** REQUEST **
What you return must be exactly the lines running from the one with "[40,103,71,114] Email, ->" to the end of the data below, inclusive, and nothing more.

** Items listed in a dataset **

[Start of Attachment]

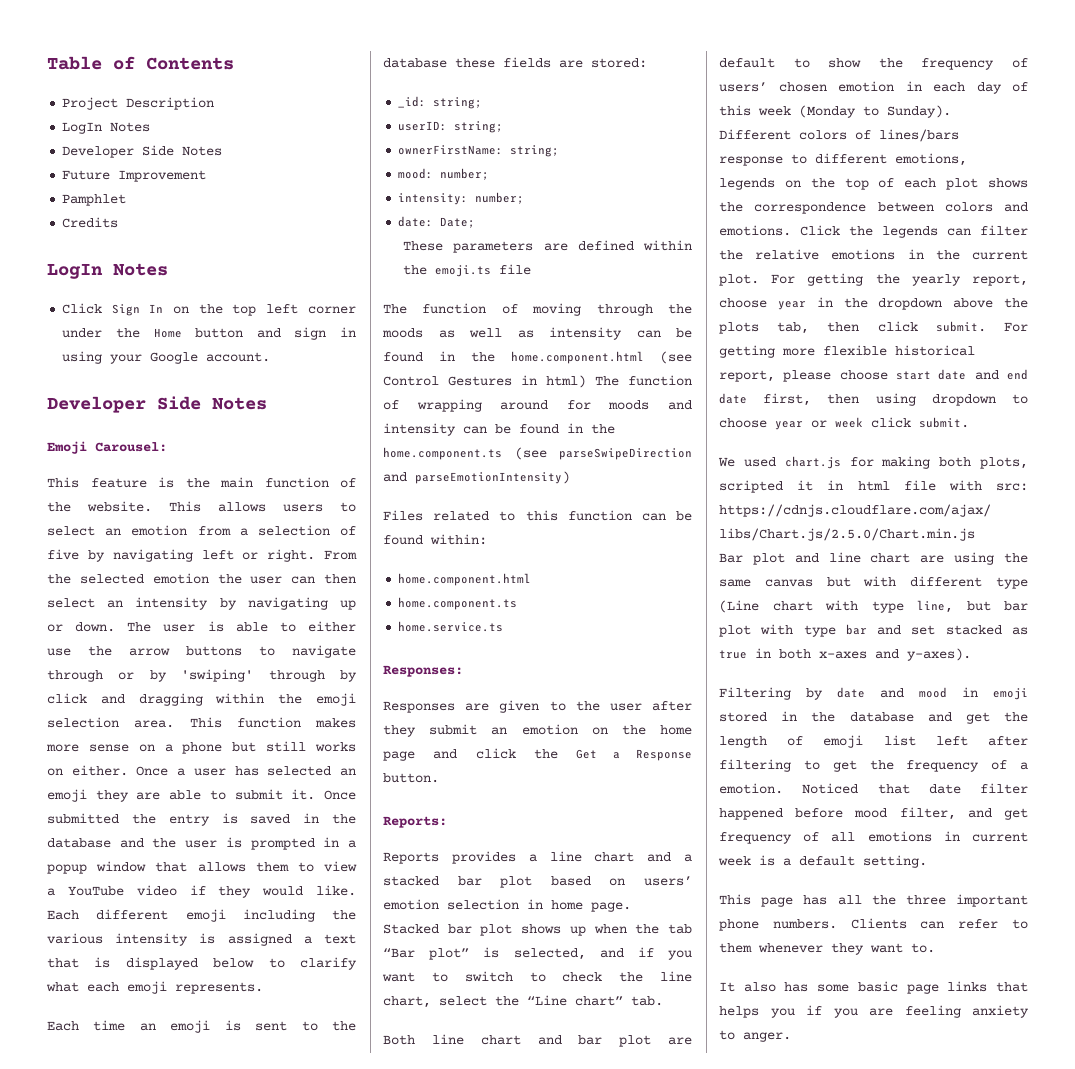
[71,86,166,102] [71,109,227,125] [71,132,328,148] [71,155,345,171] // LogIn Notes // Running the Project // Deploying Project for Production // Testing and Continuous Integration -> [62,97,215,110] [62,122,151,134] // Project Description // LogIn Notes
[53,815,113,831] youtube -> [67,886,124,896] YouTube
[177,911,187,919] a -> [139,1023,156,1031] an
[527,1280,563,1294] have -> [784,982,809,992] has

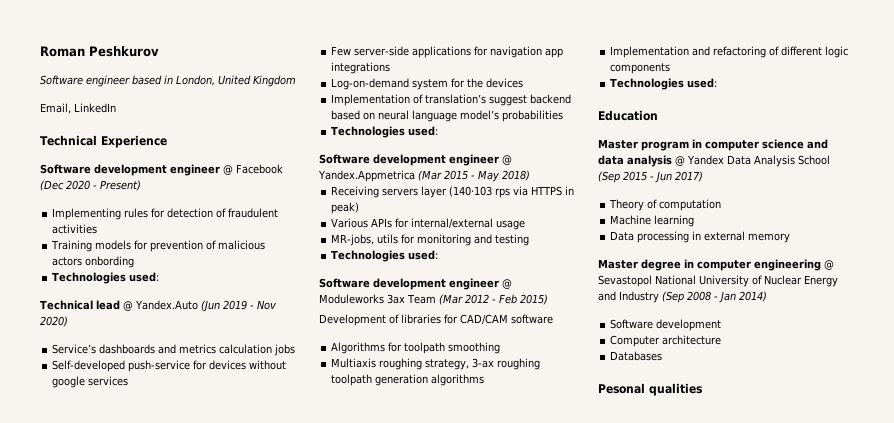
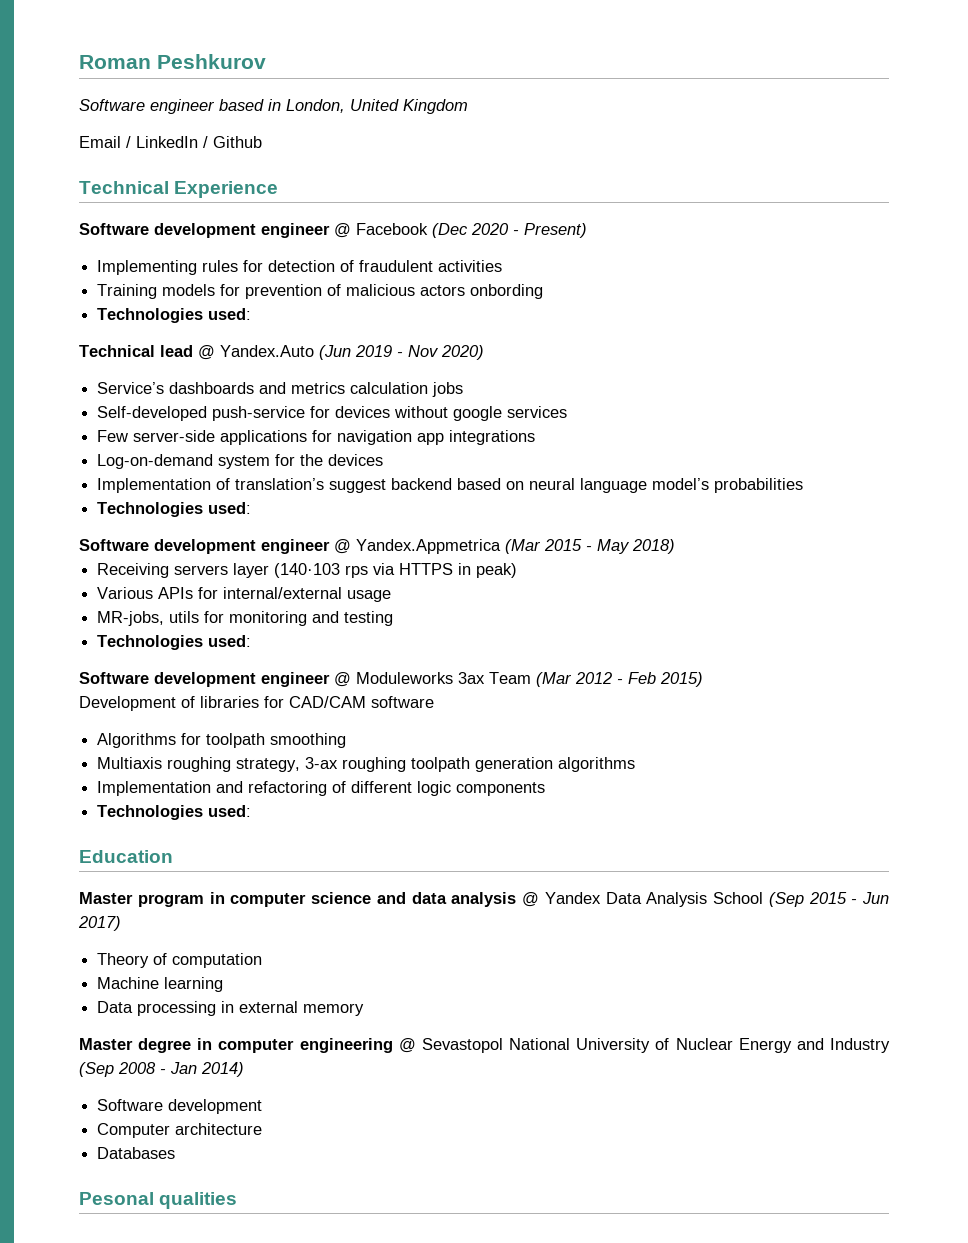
[40,103,71,114] Email, -> [79,136,131,148] Email /
(116, 108) none -> [203,136,262,148] / Github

[End of Attachment]

** ANSWER SECTION **
[40,103,71,114] Email, -> [79,136,131,148] Email /
(116, 108) none -> [203,136,262,148] / Github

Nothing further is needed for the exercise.